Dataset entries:
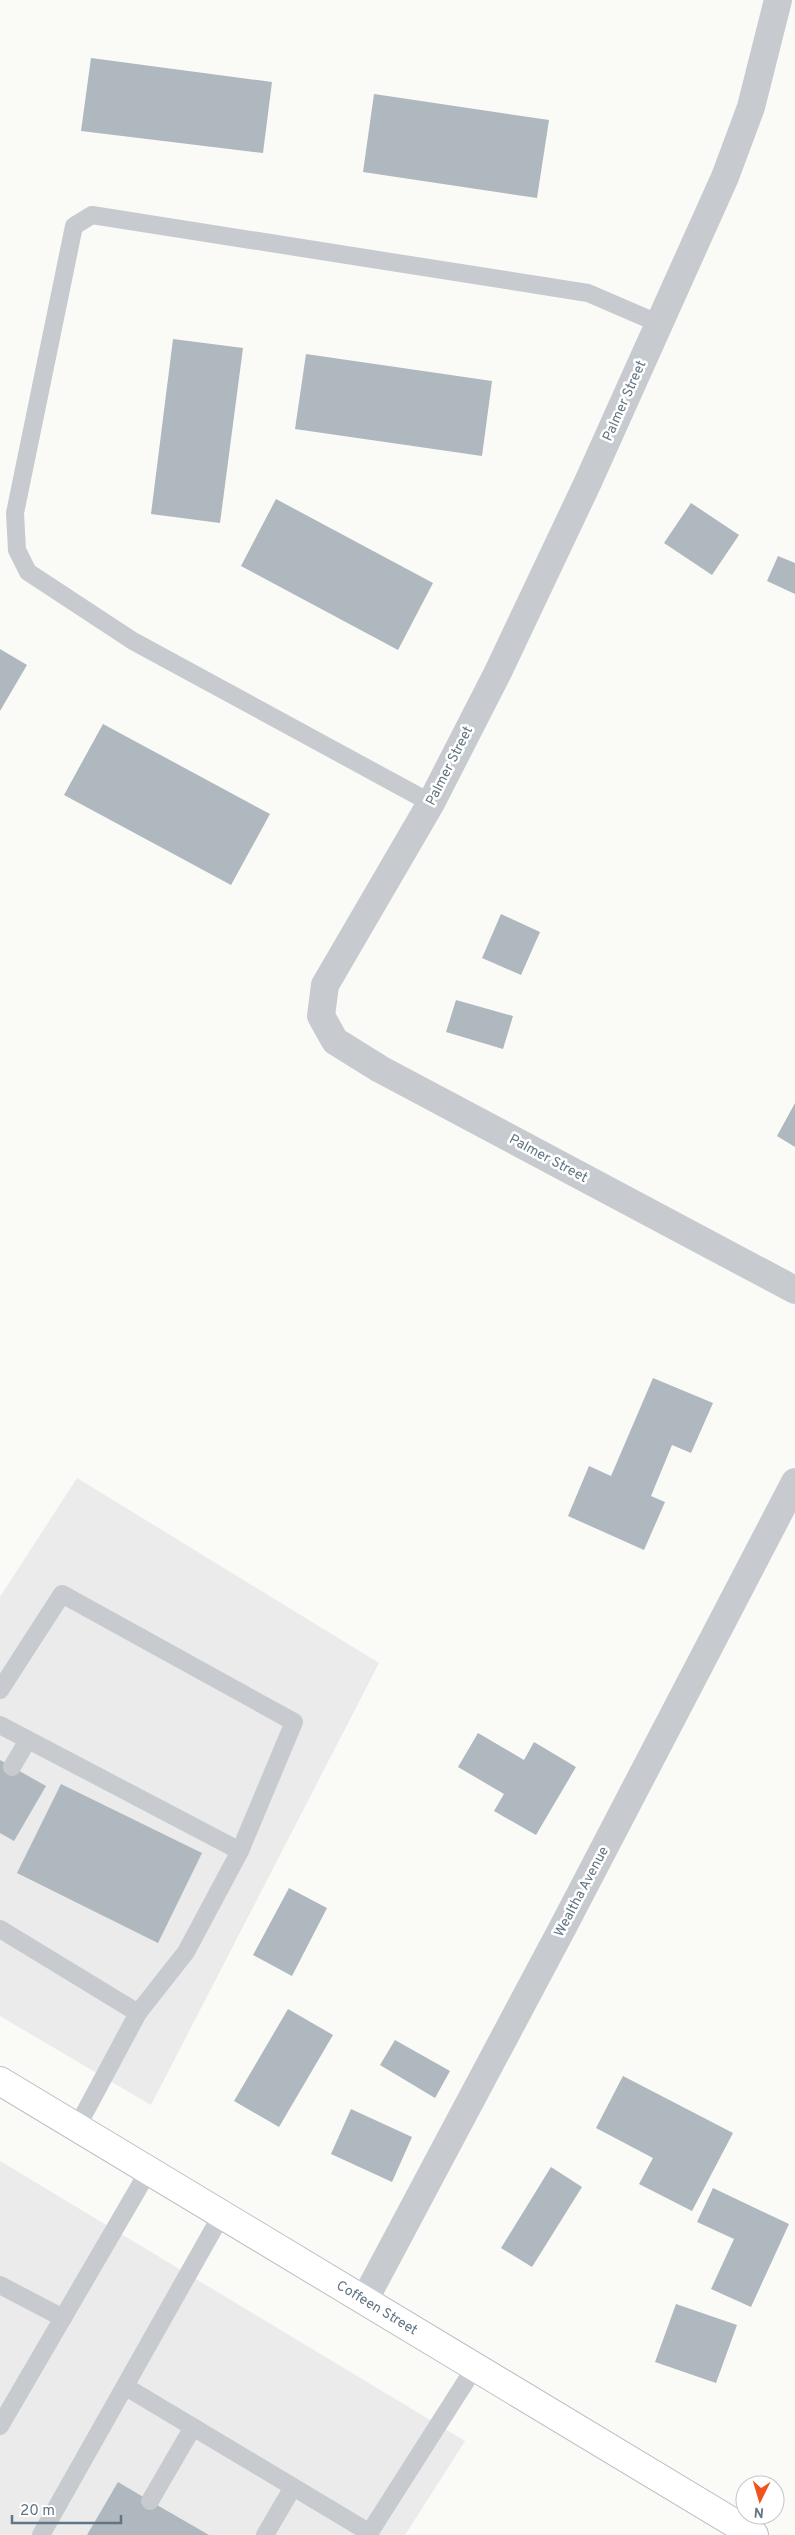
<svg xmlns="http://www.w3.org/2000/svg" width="795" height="2535" viewBox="0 0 795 2535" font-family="Overpass,sans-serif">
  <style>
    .built { fill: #eaebea }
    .building { fill: #afb8be }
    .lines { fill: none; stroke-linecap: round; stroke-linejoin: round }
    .secondary-casing { stroke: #b9bfc3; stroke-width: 30 }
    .service { stroke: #c7cbcf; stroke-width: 18 }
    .minor { stroke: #c7cbcf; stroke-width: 28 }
    .secondary { stroke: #fff; stroke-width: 28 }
    .labels { text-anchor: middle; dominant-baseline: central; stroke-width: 5; stroke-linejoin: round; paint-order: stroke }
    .street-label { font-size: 14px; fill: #627584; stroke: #fff }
  </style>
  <rect width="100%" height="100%" fill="#fafaf7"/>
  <!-- built -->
  <g class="built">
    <path d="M 77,1478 L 379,1663 L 151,2105 L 0,2016 L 0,1597 Z"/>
    <path d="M 0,2161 L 465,2441 L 405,2535 L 0,2535 Z"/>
  </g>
  <!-- building -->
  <g class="building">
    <path d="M 91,58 L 272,82 L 263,153 L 81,131 Z"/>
    <path d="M 374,94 L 549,120 L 537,198 L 363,172 Z"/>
    <path d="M 173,339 L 243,348 L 220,523 L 151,514 Z"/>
    <path d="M 306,354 L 492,381 L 482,456 L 295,429 Z"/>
    <path d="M 276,499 L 433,583 L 398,650 L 241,566 Z"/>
    <path d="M 691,503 L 739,535 L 712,575 L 664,543 Z"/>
    <path d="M 778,556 L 795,563 L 795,594 L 767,581 Z"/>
    <path d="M 0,649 L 27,665 L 0,711 Z"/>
    <path d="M 103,724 L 270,814 L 231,885 L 64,795 Z"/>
    <path d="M 501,914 L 540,932 L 521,975 L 482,958 Z"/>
    <path d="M 456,1000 L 513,1016 L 503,1049 L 446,1032 Z"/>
    <path d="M 795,1103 L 795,1147 L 777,1136 Z"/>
    <path d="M 653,1378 L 713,1403 L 691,1453 L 672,1445 L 651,1496 L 665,1502 L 644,1550 L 568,1516 L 589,1466 L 611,1476 Z"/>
    <path d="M 478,1733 L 524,1760 L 534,1742 L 576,1767 L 536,1835 L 494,1811 L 504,1794 L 458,1767 Z"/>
    <path d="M 0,1760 L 46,1786 L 14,1841 L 0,1833 Z"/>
    <path d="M 61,1784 L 202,1853 L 158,1943 L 17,1873 Z"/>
    <path d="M 289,1888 L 327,1908 L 292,1976 L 253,1955 Z"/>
    <path d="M 288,2009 L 333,2035 L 279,2127 L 234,2101 Z"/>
    <path d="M 395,2040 L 450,2071 L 435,2098 L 380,2065 Z"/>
    <path d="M 623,2076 L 733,2133 L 692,2211 L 639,2184 L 653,2158 L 596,2128 Z"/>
    <path d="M 351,2109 L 412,2137 L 392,2182 L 331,2154 Z"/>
    <path d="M 551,2167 L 582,2187 L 532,2267 L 501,2248 Z"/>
    <path d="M 713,2188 L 789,2224 L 751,2307 L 711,2289 L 734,2239 L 697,2222 Z"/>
    <path d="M 676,2304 L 737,2325 L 716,2383 L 655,2362 Z"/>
    <path d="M 118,2482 L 150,2501 L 209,2535 L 87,2535 Z"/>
  </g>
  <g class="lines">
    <defs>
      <g id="secondary">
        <path id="s1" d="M 0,2081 L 754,2535"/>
      </g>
    </defs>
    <!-- secondary casing -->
    <use href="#secondary" class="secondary-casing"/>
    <!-- service -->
    <g class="service">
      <path d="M 431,803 L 133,641 L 28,572 L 17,550 L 15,513 L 74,226 L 92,215 L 588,293 L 660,324"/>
      <path d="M 0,1690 L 62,1594 L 294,1722 L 240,1851"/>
      <path d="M 0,1725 L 240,1851 L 186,1952 L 138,2013"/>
      <path d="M 12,1767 L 28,1740"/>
      <path d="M 0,1929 L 138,2013 L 77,2127"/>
      <path d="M 0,2285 L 63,2318"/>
      <path d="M 126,2387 L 370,2533"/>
      <path d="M 0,2426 L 149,2170"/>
      <path d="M 150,2501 L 193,2427"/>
      <path d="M 41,2535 L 222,2214"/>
      <path d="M 265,2535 L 293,2487"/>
      <path d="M 368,2535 L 475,2367"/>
    </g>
    <!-- minor -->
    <g class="minor">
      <path d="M 778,0 L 751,107 L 725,177 L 588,482 L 498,672 L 431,803 L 325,985 L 321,1016 L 335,1041 L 380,1069 L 795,1290"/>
      <path d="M 365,2299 L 563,1927 L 795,1482"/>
    </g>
    <!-- secondary -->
    <use href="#secondary" class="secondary"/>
  </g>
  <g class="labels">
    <!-- street labels -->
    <g class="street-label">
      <text transform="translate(625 401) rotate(-66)">Palmer Street</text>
      <text transform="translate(450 766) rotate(-63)">Palmer Street</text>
      <text transform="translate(548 1159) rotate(28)">Palmer Street</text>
      <text transform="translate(582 1892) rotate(-62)">Wealtha Avenue</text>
      <text stroke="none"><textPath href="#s1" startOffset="440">Coffeen Street</textPath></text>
    </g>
  </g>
  <!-- north arrow -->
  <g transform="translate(760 2500) rotate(185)"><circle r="24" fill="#ffffff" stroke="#c0c8ce"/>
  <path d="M0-4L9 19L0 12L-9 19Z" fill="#f05220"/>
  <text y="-8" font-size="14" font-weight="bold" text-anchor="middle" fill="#627584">N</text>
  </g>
  <!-- scale -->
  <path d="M12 2515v8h109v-8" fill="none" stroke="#627584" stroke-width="2.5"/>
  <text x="20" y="2515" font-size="15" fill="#627584" stroke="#ffffff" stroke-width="4" paint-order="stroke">20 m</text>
</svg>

◆ WORK TASK ◆
Scan the data above and copy each line containing the word "lines".

◆ THE ANSWER ◆
    .lines { fill: none; stroke-linecap: round; stroke-linejoin: round }
  <g class="lines">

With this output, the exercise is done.